Lockshin has since sold most of his interest in Betterment. He got in when the company’s market cap was at about $17.5 million, and he cashed out when it was at about $1.1 billion, “so it was a good return.”

He recognized that the window of being early on this technology had started to close, as nearly every major institution has since introduced a robo advisor service of their own. And when he saw the company spending big bucks on advertising during the NCAA Men’s Division I National Championship Basketball Game in April 2015, alongside Schwab, that was a sign that client acquisition was getting to be too expensive.

These days, Lockshin remains focused on his other investments. He invested a significant amount in Quovo, the account aggregation startup, during its Series-B funding round, along with study group partners Ron Carson and Marty Bicknell. He invested in Advizr, the financial planning software, during a pre-Series-A round, as well as a follow-on. He’s on the board of advisors at both companies.

“Usually it’s one of three things that I’ll get a call for,” Lockshin says. “One is, ‘Hey, can you connect me with such-and-such?’ So, who knows who in the industry ... The second is just product design. ‘Can we use this? What do you think people would pay for that? How should we do this?’”

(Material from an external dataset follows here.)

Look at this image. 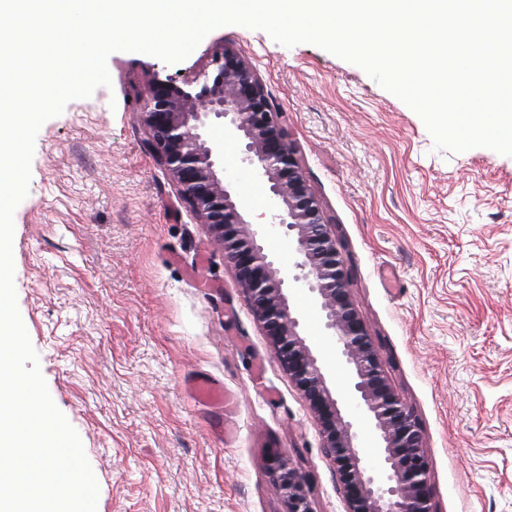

The third is strategy. “As the companies start to succeed—and so far, all have done fairly well—they get big enough where the client base starts to drive what the next decisions are, as opposed to the early stage advisors. It ends up being far more about connecting folks and making strategic decisions.”

Are these companies profitable? Lockshin says he would be upset if they were.

“All of these companies have real revenue and very nice year over year growth,” he says. “Then they’re reinvesting those to grow out the business and create better and better products. I think if they were profitable that would be a problem. It means they stopped growing and developing.”

As far as whether his investments are paying off, “you never know until you exit, right?”

“I will admit to being way luckier than smart, so hopping on the fintech bandwagon when I did so far has worked out. We’ll see if it turns.”